Freshmen at an exclusive Southern women’s college bond, and their swings between obedience and recklessness lead to long-term trauma.
Alumnae of Bellerton College should be able “to hold our own during conversations on both politics and literature, and we would also know how to arrange excellent charcuterie. We might be smarter than our husbands, but at Bellerton we would have learned the necessary tact to never point this out.” It’s 1951, and in the Old Dominion State, young women are expected to graduate with both B.A. and M.R.S. degrees, flaunting engagement rings even before mortarboards are donned. Deena Evangeline Williams knows this before she arrives at her room in South Hall. Despite her background—she was raised by her housecleaner grandmother—Deena hopes to learn her peers’ ways while she keeps a secret that might ruin her chances for a Bellerton-approved future. If this territory has been mined by other writers, it doesn’t matter much as debut novelist Dunham juggles gothic elements including a nasty poetry professor, a drunken misery of a housemother, and glimpses of ghosts in the campus trees. Queen Bee Ada May Delacourt; closeted Winifred (Fred) Scott and her bestie, Sheba Wyatt; Nell Lawton-Peters; and Prissy Nicholson from Texas at first hew so closely to the expectations of Mrs. Tibbert, the wife of the college’s president, that she declares them the Belles of their class. But small things start to go missing from the girls’ rooms and as they snipe at each other, they also discover how good it feels to be bad, brandishing their signature hair ribbons like battle standards and roaming the woods at night, damn the consequences.

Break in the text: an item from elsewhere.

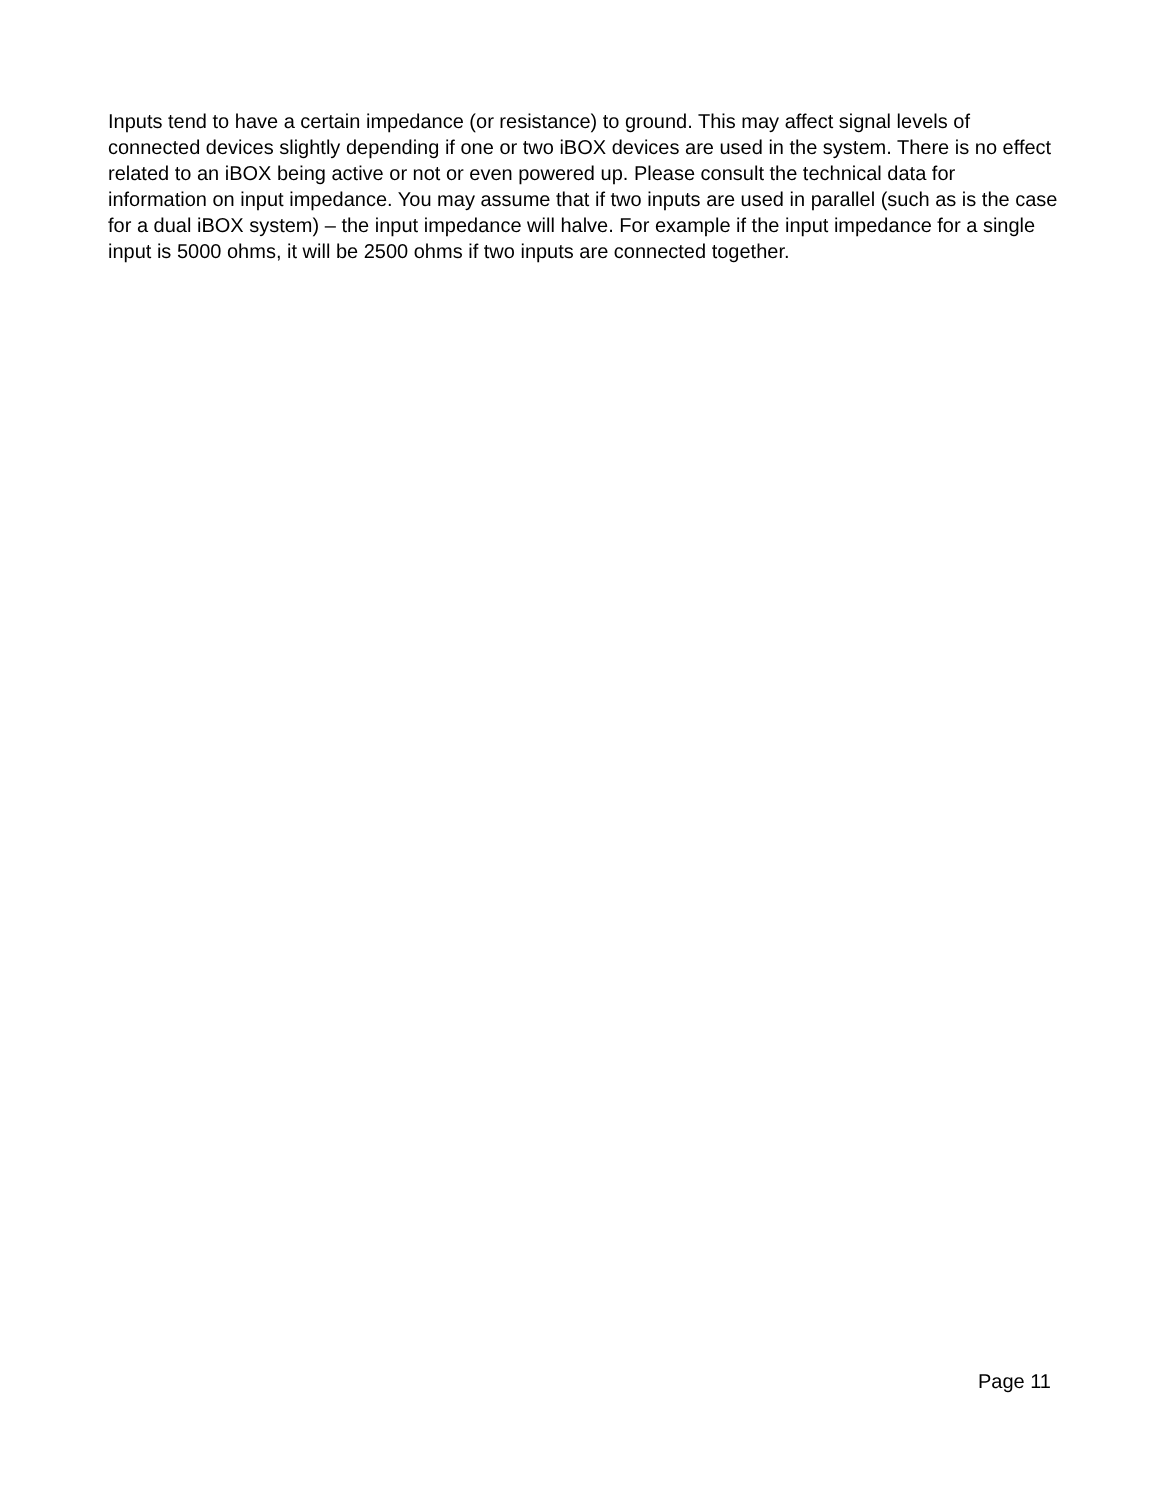Inputs tend to have a certain impedance (or resistance) to ground. This may affect signal levels of connected devices slightly depending if one or two iBOX devices are used in the system. There is no effect related to an iBOX being active or not or even powered up. Please consult the technical data for information on input impedance. You may assume that if two inputs are used in parallel (such as is the case for a dual iBOX system) – the input impedance will halve. For example if the input impedance for a single input is 5000 ohms, it will be 2500 ohms if two inputs are connected together.
Page 11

Deena begins to encounter the apparition of a 19th-century student, Mary Burden, and wonders why only she can see her; even if readers guess, they’ll already be under the spell of this isolated school. As the Belles prepare for their 50th reunion in 2002, their 21st-century lives offer bitter commentary on the real lessons they learned.
Both a time capsule, and a ticking bomb, of womanhood repressed in service of societal conformity.